Eigentlich wäre seit letztem Mittwoch meine Ausstellung In der Landschaft installiert, in den Räumen einer Wuppertaler Galerie. Morgen, Sonntag, würde sie eröffnet. Auch wenn sich inzwischen herausgestellt hat, dass Galerien als Einzelhandelsgeschäfte gelten und öffnen dürfen, so bleiben Vernissagen verboten. Verboten! Mit Schrecken denke ich an das kommende Jahr, ich habe Angst, dass man sich an unser Schweigen gewöhnt haben wird.
Ein bisschen anregende Aufmunterung bietet mir in diesen Tagen die Teilnahme an einem Schreibworkshop; immer wieder finde ich, auf ganz verschiedenen und verschlungenen Wegen, in meinen Dortmunder Bekanntenkreis zurück, der seine freundlichen Arme auch über das Stadtgebiet hinaus öffnet.

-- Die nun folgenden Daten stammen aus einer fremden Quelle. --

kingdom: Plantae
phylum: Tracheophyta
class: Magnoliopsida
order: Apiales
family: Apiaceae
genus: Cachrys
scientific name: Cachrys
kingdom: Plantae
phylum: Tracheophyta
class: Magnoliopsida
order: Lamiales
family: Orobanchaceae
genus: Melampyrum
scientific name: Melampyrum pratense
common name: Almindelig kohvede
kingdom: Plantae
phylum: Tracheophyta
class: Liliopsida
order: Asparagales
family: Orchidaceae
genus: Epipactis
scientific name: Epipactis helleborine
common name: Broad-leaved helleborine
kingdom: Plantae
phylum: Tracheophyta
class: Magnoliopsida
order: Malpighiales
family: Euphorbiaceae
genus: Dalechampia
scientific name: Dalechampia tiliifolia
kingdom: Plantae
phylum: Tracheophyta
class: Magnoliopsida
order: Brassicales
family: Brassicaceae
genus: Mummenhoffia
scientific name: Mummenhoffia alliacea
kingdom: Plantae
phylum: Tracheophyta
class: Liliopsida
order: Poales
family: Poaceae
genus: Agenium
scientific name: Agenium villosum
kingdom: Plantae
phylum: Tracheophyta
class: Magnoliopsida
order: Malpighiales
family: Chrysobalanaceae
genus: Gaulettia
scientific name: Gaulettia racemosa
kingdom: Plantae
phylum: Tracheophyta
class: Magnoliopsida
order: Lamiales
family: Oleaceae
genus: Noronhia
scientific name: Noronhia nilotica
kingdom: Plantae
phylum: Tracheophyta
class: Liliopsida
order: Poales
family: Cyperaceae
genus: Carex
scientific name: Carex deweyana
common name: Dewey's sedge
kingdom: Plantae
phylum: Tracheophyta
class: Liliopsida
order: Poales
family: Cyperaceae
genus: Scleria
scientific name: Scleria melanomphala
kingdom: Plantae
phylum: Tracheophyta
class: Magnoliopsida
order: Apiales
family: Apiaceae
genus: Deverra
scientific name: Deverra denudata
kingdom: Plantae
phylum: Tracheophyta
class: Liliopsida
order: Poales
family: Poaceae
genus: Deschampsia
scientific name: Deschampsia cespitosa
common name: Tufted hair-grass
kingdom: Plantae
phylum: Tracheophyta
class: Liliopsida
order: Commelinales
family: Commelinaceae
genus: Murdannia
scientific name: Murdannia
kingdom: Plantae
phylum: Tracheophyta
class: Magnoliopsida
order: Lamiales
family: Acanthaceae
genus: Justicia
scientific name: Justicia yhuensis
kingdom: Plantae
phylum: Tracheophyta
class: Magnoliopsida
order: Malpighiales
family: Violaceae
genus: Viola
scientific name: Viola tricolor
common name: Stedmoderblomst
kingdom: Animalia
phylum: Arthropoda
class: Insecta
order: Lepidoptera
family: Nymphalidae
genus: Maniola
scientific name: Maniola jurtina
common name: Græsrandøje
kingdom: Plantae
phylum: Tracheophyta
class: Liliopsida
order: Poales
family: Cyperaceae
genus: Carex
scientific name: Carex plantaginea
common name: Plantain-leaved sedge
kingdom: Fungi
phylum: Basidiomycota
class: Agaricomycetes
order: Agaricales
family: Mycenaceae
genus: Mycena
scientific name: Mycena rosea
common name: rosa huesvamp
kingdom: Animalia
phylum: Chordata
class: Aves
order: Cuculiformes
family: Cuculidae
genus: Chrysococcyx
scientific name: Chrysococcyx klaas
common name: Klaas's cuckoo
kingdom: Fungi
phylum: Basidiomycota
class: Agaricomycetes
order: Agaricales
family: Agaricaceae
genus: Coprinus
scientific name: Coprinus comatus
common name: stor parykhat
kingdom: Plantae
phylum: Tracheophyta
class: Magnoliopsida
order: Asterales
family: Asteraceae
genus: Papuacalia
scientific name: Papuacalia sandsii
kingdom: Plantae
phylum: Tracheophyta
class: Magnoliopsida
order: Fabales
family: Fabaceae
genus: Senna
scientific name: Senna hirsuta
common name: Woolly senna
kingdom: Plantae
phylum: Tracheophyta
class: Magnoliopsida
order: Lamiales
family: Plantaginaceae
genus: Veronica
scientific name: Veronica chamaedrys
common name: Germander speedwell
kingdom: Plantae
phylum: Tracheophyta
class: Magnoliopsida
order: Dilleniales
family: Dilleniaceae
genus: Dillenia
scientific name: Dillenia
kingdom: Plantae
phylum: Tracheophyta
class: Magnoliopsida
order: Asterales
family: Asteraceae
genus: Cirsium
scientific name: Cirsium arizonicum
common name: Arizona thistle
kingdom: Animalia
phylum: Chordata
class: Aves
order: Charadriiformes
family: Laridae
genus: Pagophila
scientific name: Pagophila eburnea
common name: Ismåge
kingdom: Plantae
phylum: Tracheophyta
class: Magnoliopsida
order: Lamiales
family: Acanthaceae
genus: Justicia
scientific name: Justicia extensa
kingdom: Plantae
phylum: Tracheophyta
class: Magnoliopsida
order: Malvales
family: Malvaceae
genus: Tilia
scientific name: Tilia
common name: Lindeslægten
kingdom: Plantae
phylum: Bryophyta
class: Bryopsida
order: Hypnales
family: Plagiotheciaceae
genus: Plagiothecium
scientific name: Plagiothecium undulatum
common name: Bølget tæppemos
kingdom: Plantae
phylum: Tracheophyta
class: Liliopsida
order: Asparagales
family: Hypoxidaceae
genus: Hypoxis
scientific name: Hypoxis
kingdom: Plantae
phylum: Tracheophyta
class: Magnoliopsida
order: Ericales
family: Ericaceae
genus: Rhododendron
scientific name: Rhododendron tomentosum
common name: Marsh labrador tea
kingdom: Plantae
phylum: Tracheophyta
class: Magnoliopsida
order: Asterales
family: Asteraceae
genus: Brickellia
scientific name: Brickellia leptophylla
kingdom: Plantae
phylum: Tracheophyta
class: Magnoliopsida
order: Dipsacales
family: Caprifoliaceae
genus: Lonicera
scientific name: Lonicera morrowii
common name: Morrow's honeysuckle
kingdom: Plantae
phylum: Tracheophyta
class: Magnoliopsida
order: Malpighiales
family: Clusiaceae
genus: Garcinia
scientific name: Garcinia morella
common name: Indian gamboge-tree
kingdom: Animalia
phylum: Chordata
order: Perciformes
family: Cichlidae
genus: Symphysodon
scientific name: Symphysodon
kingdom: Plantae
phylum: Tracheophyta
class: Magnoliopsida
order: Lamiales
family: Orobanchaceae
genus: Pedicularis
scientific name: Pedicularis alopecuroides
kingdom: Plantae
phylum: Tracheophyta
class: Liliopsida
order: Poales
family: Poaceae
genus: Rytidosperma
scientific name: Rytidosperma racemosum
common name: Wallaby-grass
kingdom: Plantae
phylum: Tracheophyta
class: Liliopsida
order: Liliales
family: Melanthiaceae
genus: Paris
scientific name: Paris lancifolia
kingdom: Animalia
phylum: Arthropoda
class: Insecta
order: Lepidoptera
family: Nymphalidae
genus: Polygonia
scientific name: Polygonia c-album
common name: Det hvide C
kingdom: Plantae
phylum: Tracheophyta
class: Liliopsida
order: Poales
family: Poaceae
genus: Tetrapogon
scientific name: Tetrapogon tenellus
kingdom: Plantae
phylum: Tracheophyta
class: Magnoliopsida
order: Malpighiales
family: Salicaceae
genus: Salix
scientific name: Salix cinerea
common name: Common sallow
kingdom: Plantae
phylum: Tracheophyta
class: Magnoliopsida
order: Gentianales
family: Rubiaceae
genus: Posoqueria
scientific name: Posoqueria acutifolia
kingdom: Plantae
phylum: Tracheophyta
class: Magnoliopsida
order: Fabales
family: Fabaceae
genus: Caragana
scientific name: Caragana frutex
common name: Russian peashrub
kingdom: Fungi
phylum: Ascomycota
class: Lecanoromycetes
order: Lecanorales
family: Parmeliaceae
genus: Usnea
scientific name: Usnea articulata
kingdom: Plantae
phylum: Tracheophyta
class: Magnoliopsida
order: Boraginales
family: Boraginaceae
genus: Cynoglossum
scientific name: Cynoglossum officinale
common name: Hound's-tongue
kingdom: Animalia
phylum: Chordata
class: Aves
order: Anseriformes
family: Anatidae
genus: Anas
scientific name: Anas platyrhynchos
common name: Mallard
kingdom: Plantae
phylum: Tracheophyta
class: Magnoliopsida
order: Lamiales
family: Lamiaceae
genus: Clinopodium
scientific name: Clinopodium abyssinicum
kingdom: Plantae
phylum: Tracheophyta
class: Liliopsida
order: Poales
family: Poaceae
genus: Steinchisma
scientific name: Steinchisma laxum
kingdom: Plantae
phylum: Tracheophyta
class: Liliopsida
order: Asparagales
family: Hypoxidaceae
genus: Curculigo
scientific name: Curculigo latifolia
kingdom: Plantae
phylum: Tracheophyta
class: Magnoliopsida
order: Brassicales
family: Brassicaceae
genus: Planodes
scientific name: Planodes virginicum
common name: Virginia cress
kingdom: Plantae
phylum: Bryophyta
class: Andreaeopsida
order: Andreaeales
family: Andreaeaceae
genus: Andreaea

Meine Heimatstadt lässt mich nicht los, sondern lädt mich, mein Herz immer
wieder ein.
ruhrgebietsstadt
komm zurück
sagt sie oft –
mein gold ist noch immer
in kohlepapier verpackt
versteckt
hab ich mich im keller
rissiger häuser
kehr mit mir aus
dem gesichtsfeld das schwarz
du weißt doch noch
wie das lächeln geht
auf den treppenstufen
sitzen wir barfuß
schauen
reden nicht viel
(veröffentlicht in: zarte takte tröpfelt die zeit, NordPark Verlag Wuppertal 2015)
Als wollte sie sagen: Schraub den Deckel des Kohlestaubglases wieder auf und mach weiter. Und wenn es nur etüdenhafte Skizzen sind.